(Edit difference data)

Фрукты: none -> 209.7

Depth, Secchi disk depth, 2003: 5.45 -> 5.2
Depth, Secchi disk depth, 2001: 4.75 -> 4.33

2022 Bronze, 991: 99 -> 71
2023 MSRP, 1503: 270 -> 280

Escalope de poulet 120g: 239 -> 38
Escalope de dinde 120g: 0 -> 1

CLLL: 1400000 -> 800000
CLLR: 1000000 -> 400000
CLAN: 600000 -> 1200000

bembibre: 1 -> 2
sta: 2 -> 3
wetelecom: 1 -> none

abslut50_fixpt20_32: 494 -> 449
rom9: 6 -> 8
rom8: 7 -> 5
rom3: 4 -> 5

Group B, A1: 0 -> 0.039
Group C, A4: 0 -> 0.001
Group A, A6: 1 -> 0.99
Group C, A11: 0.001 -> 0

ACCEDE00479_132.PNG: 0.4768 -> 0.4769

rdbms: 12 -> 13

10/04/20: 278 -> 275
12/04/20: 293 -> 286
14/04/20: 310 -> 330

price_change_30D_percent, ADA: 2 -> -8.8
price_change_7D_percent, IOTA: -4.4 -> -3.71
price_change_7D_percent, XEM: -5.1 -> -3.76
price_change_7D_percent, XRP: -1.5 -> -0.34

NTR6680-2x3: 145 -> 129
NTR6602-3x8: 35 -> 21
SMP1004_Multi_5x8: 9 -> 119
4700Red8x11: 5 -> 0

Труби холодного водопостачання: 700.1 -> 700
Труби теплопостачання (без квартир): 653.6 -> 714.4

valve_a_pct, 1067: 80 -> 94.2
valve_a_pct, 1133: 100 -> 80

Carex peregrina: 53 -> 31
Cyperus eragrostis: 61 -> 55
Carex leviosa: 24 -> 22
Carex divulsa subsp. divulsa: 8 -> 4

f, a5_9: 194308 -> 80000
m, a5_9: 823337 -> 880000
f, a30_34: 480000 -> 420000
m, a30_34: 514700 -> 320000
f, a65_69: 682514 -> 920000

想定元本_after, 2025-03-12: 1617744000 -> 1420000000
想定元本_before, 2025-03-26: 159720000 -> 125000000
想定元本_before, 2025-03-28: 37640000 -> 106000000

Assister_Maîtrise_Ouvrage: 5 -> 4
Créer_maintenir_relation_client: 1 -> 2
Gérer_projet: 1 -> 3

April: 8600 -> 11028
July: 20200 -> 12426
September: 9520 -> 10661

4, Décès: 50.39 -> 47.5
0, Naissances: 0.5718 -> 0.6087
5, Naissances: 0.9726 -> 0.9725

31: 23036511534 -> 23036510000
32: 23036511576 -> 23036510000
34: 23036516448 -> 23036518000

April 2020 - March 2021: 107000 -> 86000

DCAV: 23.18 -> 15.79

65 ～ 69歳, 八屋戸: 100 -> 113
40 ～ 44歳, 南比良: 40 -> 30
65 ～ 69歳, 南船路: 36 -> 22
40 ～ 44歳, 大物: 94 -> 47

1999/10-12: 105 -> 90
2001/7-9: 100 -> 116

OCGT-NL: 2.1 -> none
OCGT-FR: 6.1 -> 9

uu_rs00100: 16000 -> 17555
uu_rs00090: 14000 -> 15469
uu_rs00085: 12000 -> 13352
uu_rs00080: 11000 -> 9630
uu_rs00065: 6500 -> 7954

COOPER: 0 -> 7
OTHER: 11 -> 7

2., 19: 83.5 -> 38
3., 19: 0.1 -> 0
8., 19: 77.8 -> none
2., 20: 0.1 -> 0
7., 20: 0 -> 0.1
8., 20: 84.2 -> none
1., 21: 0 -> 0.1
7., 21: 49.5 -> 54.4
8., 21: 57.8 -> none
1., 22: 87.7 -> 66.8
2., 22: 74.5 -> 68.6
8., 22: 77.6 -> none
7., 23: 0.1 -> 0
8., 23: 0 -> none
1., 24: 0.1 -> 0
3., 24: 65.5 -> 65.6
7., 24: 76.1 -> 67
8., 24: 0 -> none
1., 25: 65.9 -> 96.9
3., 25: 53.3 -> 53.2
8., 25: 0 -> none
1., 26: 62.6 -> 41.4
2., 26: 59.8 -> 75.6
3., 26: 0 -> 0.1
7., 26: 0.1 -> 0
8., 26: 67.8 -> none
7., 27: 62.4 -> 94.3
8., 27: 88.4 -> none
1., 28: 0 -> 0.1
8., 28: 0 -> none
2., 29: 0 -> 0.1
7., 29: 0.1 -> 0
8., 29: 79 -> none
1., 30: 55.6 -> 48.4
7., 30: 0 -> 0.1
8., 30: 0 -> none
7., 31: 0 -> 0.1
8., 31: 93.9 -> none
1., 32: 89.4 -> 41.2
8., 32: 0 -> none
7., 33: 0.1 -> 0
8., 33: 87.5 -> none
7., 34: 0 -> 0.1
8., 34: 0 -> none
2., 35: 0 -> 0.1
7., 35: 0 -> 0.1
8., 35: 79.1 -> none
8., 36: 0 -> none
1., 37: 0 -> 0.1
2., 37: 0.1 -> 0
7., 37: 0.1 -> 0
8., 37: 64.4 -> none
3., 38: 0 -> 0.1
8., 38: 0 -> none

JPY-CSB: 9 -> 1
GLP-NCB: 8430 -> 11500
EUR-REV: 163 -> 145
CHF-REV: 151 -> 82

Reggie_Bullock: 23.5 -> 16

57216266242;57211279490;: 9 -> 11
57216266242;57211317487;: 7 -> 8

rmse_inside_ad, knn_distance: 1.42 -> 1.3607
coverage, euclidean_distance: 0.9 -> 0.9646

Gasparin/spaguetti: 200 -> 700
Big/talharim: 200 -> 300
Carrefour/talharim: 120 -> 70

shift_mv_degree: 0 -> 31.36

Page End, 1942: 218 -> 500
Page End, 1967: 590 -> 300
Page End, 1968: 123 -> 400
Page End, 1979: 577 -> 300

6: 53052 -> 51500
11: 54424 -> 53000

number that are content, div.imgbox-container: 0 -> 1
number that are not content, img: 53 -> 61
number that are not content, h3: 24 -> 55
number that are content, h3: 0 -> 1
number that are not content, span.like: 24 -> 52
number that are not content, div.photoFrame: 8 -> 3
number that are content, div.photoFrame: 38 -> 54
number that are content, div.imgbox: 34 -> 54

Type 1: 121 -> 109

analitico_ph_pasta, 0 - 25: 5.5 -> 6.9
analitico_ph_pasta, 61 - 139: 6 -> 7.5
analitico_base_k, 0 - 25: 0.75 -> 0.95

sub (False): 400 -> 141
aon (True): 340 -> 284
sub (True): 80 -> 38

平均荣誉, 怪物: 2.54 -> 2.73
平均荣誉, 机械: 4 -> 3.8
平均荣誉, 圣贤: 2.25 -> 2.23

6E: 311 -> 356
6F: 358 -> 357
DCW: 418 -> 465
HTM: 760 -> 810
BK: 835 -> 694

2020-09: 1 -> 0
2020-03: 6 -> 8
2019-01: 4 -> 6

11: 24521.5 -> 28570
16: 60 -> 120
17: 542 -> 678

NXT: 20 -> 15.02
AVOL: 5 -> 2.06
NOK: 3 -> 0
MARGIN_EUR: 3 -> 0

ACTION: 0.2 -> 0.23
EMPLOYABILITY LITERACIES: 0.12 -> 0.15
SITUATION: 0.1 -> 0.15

→ What this task involves
Nothing should appear in the answer except the lines above from the line with "4, Décès: 50.39 -> 47.5" through the line with "7., 20: 0 -> 0.1", both included, written out exactly.

→ Your response
4, Décès: 50.39 -> 47.5
0, Naissances: 0.5718 -> 0.6087
5, Naissances: 0.9726 -> 0.9725

31: 23036511534 -> 23036510000
32: 23036511576 -> 23036510000
34: 23036516448 -> 23036518000

April 2020 - March 2021: 107000 -> 86000

DCAV: 23.18 -> 15.79

65 ～ 69歳, 八屋戸: 100 -> 113
40 ～ 44歳, 南比良: 40 -> 30
65 ～ 69歳, 南船路: 36 -> 22
40 ～ 44歳, 大物: 94 -> 47

1999/10-12: 105 -> 90
2001/7-9: 100 -> 116

OCGT-NL: 2.1 -> none
OCGT-FR: 6.1 -> 9

uu_rs00100: 16000 -> 17555
uu_rs00090: 14000 -> 15469
uu_rs00085: 12000 -> 13352
uu_rs00080: 11000 -> 9630
uu_rs00065: 6500 -> 7954

COOPER: 0 -> 7
OTHER: 11 -> 7

2., 19: 83.5 -> 38
3., 19: 0.1 -> 0
8., 19: 77.8 -> none
2., 20: 0.1 -> 0
7., 20: 0 -> 0.1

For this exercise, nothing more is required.